<<<<

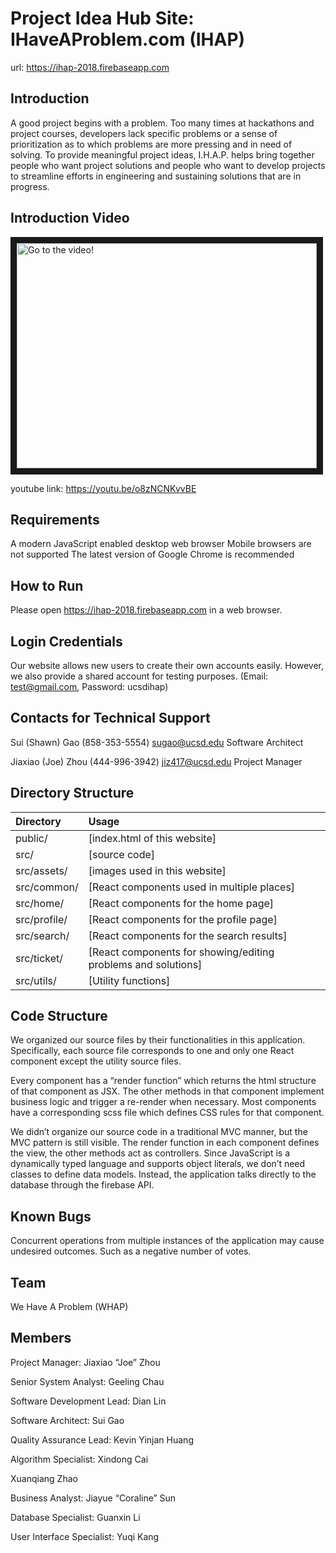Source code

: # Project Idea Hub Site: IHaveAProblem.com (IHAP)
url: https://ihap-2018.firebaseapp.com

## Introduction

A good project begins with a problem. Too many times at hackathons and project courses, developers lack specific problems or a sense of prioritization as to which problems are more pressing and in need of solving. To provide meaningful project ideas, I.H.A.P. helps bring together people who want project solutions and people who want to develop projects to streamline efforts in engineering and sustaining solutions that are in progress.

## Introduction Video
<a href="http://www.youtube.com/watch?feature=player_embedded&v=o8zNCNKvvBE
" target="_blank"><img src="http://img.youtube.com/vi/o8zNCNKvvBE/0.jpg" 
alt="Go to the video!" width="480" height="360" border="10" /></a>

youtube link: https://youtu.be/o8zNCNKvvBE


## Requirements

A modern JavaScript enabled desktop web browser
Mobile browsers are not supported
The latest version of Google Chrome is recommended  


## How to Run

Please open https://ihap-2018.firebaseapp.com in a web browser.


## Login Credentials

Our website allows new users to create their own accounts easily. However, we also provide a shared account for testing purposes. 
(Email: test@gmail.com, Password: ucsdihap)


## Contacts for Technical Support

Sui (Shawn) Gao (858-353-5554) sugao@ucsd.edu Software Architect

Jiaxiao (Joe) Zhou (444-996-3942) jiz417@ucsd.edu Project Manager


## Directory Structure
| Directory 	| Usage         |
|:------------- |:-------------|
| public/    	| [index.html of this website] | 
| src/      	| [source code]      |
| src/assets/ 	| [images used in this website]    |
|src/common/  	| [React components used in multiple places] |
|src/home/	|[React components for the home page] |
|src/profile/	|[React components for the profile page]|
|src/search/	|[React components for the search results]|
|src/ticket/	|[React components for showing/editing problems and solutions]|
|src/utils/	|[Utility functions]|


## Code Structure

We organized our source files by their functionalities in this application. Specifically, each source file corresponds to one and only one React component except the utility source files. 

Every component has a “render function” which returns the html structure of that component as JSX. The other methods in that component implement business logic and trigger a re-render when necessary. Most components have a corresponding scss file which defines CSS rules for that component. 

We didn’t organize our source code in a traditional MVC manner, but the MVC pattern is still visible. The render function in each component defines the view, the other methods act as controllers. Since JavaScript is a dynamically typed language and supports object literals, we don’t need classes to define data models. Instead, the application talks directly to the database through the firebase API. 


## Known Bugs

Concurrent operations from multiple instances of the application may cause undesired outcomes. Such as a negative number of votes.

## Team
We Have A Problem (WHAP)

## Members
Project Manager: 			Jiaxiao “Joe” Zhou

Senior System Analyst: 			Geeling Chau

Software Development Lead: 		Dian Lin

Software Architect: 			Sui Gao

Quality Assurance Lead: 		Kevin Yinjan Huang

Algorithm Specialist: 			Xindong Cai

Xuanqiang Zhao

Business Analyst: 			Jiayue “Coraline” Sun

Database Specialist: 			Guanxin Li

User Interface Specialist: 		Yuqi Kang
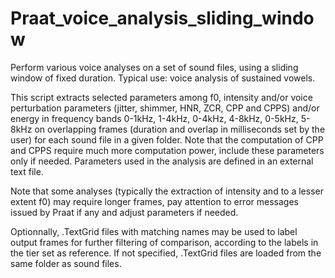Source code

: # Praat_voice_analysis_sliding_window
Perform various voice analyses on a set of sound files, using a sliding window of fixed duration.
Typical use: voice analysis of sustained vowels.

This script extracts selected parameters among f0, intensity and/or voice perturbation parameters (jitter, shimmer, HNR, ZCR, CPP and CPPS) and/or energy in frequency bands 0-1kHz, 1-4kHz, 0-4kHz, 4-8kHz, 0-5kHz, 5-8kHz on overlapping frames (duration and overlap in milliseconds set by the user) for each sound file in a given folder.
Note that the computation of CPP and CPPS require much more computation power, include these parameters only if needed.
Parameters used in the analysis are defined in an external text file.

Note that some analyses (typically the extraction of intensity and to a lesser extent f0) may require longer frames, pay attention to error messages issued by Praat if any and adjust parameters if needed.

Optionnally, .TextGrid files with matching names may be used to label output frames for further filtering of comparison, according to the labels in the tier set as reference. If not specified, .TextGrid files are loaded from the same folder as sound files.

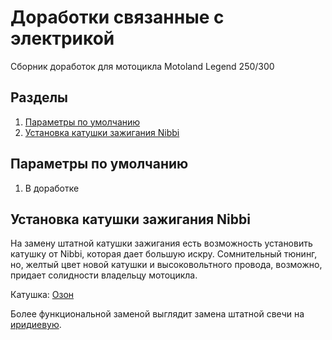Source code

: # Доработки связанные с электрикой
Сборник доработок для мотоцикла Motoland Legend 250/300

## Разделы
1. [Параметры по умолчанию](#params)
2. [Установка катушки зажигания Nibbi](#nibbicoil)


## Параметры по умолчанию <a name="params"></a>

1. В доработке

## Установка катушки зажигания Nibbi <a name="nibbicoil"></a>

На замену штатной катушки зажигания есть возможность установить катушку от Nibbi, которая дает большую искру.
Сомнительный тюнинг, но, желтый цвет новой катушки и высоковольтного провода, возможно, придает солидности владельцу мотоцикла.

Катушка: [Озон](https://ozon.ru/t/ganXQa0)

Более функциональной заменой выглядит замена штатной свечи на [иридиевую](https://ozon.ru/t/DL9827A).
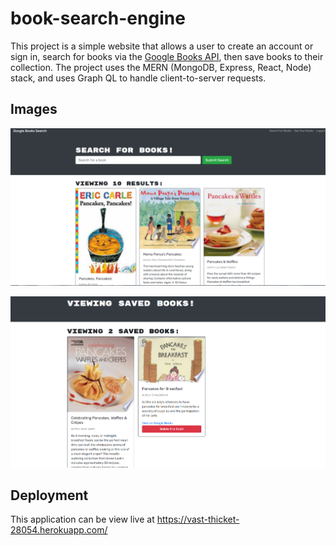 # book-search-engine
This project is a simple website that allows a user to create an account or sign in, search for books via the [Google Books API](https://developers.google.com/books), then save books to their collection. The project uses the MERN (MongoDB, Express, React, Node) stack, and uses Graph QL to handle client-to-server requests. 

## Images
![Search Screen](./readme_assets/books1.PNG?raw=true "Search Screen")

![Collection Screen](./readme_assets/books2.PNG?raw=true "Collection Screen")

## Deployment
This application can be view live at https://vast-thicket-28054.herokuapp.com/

>>>>
<<<<

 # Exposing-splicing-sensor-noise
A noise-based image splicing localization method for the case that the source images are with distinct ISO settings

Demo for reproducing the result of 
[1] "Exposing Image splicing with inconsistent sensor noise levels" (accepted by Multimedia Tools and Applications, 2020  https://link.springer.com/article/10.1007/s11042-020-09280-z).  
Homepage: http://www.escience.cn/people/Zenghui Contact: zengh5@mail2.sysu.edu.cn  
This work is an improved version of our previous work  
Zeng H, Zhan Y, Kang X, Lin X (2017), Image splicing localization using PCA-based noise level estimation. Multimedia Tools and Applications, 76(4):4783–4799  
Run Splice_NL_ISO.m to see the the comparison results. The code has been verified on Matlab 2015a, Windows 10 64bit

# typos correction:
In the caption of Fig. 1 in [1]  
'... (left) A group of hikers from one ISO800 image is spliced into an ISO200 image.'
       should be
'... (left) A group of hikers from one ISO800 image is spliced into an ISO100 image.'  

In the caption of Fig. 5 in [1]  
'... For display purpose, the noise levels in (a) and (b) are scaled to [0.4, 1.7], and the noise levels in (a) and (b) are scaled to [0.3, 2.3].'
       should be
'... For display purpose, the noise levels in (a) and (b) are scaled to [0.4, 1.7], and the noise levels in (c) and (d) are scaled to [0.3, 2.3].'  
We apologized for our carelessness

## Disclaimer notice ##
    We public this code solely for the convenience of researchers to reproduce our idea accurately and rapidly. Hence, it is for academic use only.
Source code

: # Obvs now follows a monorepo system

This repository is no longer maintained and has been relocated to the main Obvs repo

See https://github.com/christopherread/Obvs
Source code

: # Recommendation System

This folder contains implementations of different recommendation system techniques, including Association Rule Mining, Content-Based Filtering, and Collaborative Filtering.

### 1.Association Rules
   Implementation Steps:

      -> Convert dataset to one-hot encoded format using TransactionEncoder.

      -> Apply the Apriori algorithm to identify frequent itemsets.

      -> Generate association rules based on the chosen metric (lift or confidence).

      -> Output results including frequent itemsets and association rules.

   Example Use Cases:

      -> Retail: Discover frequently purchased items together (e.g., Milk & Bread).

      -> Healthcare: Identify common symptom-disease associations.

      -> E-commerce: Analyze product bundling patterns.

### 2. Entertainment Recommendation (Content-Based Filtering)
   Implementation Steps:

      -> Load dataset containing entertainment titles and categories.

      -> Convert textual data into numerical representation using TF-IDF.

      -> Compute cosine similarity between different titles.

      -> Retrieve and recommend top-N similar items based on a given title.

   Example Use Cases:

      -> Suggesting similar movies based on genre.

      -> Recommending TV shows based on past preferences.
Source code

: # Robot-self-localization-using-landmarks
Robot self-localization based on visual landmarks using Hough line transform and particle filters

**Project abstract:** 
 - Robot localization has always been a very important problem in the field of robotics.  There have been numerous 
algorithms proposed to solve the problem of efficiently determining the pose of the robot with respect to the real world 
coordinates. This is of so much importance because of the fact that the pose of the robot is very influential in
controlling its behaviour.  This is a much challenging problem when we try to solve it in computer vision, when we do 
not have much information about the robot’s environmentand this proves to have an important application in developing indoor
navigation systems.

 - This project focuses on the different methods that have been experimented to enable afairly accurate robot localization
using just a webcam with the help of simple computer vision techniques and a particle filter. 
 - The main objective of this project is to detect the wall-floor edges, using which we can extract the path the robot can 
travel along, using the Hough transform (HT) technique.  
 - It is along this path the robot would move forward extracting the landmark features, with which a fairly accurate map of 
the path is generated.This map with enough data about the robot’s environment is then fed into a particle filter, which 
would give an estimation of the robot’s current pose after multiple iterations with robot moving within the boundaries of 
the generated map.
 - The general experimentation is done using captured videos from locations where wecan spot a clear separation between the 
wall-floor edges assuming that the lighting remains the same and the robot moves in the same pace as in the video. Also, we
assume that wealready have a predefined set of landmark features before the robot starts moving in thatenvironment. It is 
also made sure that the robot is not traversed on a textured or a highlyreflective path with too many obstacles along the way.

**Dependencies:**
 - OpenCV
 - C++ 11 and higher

>>>>

**TASK TO COMPLETE:**
Please pull out the lines running from the one that contains "Please open https://ihap-2018.firebaseapp.com" through the one that contains "(Email: test@gmail.com, Password: ucsdihap)", inclusive, and reproduce them word for word.

**TASK SOLUTION:**
Please open https://ihap-2018.firebaseapp.com in a web browser.


## Login Credentials

Our website allows new users to create their own accounts easily. However, we also provide a shared account for testing purposes. 
(Email: test@gmail.com, Password: ucsdihap)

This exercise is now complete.